-- USING THE INFORMATION --
a. Answer these questions from the post about the test suite:
(i) How many individual admin test modules does the post report?
(ii) What does the post say should be done with the *_regress modules?
(iii) Which framework is said to have tests relating to the admin?
b. Reproduce the stretch of the post about the test suite from "- Setup/Teardown can" through "the admin module.".

-- EXCERPTED TEXT --
________

2014-02-15 Thread Josh Smeaton
Just a few observations that I've had when running the test suite that may 
be relevant.

- There are lots and lots of different test modules that may be relevant to 
a particular change, and some may not seem relevant until you run the 
entire suite
- bug* modules are hard to classify without reading the tests or the ticket
- *_regress modules seem too complex, and should be folded back in to the 
main test module
- Creating a new test module is not as easy as it could be. Basically, copy 
another test module, and search/replace the fixtures (if they exist)
- Setup/Teardown can be quite expensive across a large number of tests. 
Perhaps individual tests could be longer (which is bad practise, but 
practical with respect to time)
- There are 13 individual admin test modules. Perhaps it'd be nicer to have 
them all under a single admin module, with separate TestCases within. This 
applies to other systems like the ORM.
- It'd be nice if test modules could be parallelised, to improve total run 
time of the test suite

I think that restructuring the modules could take the place of tagging or 
classification in a naive kind of way, but does not allow marking two 
systems as relevant. For example, the checks framework has tests relating 
to the admin, which should be run alongside any admin tests, but wouldn't 
necessarily live in the admin module.

________

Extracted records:

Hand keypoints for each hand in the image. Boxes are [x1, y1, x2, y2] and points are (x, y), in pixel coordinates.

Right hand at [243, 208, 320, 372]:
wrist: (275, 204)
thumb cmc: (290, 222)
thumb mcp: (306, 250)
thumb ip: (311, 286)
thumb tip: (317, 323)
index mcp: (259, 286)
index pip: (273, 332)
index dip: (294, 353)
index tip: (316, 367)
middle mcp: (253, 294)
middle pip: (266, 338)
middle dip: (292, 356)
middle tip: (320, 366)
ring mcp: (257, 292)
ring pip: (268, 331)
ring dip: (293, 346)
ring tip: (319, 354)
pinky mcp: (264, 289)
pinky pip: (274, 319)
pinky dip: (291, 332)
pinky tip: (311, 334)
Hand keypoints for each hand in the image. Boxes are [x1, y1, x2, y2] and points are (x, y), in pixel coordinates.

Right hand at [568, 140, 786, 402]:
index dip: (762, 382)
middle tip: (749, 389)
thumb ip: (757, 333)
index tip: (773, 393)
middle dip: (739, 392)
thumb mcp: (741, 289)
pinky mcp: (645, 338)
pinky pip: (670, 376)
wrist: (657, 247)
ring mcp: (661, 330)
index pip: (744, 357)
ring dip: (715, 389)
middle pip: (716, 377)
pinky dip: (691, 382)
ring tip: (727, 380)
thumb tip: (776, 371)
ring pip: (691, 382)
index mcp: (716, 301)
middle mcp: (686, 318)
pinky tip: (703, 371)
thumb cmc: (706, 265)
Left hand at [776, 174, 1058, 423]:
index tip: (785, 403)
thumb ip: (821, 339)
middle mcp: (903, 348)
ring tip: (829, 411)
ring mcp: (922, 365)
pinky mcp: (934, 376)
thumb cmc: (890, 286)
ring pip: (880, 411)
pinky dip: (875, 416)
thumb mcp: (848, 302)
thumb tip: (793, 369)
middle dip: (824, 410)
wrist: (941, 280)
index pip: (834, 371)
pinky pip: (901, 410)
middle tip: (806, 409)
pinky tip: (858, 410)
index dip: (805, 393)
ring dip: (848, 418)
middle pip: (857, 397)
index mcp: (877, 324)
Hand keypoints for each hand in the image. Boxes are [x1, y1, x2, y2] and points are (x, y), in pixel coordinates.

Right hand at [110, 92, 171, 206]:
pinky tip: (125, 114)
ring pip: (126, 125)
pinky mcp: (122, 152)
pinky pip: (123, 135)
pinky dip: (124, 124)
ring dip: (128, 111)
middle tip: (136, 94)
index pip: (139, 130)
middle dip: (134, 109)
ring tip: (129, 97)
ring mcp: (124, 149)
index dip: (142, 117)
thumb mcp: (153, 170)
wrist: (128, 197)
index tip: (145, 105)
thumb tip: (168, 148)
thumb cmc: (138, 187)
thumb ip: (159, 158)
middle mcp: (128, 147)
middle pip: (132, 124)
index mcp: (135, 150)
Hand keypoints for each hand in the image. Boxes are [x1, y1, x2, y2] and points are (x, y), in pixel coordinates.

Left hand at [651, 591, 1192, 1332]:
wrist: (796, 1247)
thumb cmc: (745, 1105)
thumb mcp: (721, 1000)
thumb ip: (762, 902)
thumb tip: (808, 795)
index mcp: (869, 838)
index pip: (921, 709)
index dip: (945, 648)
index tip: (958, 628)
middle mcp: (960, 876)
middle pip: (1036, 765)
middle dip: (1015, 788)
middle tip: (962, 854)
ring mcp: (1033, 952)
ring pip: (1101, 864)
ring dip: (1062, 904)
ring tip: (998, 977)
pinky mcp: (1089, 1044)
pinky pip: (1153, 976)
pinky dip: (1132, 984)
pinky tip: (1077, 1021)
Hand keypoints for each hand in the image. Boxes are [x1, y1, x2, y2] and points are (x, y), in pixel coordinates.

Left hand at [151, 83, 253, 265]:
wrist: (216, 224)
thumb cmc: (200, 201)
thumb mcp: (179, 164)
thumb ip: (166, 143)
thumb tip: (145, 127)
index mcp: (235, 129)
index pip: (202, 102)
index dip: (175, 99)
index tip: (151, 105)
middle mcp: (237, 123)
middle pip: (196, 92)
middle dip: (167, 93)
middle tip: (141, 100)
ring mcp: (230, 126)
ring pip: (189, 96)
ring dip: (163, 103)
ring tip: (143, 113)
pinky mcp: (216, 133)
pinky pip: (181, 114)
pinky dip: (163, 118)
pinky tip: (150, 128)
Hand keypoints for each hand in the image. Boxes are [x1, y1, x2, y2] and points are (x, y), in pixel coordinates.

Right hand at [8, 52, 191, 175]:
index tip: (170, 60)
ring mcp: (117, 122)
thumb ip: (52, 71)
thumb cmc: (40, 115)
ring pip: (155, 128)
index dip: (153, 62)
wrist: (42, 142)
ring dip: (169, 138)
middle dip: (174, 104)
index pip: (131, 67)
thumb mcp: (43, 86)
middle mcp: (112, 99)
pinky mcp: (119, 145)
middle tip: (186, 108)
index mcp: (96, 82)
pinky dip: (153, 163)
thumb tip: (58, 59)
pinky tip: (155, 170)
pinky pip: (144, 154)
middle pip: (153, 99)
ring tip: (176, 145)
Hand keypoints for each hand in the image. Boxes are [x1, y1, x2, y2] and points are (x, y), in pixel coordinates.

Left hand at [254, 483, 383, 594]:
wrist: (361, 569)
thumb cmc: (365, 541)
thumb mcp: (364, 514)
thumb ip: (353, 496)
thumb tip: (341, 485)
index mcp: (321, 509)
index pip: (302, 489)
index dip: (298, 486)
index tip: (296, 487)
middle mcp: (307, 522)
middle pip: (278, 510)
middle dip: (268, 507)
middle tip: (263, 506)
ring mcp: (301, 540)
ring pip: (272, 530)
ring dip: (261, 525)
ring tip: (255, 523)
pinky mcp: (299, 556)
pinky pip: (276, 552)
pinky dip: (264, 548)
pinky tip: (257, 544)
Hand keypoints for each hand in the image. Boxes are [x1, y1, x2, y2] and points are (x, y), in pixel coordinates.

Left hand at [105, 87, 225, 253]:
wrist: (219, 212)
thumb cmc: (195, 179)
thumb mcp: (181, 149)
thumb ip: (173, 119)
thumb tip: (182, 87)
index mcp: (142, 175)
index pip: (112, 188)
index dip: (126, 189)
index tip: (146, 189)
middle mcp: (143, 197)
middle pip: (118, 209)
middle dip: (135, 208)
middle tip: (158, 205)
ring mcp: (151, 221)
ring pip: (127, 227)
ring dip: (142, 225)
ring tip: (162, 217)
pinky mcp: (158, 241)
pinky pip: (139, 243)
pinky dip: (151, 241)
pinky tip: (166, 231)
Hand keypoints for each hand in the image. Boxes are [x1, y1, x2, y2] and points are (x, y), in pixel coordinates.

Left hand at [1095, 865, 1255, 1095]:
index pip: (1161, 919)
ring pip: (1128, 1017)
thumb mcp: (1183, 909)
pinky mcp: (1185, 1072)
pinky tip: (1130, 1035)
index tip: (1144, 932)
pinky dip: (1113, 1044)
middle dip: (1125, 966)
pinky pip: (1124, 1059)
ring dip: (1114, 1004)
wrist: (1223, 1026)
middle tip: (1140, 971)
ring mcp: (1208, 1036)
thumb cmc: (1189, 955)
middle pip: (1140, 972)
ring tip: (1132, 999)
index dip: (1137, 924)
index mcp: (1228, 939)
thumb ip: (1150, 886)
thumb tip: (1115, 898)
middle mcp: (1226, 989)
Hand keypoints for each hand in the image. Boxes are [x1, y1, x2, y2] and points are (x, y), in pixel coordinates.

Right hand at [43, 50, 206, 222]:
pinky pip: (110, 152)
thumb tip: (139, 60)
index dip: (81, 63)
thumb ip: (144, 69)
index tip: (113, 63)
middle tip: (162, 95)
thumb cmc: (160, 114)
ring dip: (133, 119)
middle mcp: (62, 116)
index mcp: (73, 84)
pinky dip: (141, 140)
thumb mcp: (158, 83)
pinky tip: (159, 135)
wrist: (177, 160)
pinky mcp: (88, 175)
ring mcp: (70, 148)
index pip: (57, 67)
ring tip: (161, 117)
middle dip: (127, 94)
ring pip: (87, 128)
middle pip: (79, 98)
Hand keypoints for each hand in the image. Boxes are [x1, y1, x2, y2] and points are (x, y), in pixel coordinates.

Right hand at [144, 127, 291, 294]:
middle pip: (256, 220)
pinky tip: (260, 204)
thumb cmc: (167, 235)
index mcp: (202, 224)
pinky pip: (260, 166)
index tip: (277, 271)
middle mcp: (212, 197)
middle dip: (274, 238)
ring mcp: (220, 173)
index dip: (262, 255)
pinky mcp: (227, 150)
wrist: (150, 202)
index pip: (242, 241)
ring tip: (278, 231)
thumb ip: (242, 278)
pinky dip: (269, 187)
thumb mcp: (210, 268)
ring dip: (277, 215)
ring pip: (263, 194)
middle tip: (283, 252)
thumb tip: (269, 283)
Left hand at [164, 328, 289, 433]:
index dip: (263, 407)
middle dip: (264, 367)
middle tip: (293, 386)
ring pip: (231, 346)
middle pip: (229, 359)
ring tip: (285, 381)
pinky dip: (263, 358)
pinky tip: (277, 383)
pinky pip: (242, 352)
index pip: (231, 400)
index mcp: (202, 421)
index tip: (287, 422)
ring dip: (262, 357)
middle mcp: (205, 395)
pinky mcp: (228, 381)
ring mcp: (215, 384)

________

-- SOLUTION LIST --
a.
(i) 13
(ii) They should be folded back into the main test module.
(iii) The checks framework

b.
- Setup/Teardown can be quite expensive across a large number of tests. 
Perhaps individual tests could be longer (which is bad practise, but 
practical with respect to time)
- There are 13 individual admin test modules. Perhaps it'd be nicer to have 
them all under a single admin module, with separate TestCases within. This 
applies to other systems like the ORM.
- It'd be nice if test modules could be parallelised, to improve total run 
time of the test suite

I think that restructuring the modules could take the place of tagging or 
classification in a naive kind of way, but does not allow marking two 
systems as relevant. For example, the checks framework has tests relating 
to the admin, which should be run alongside any admin tests, but wouldn't 
necessarily live in the admin module.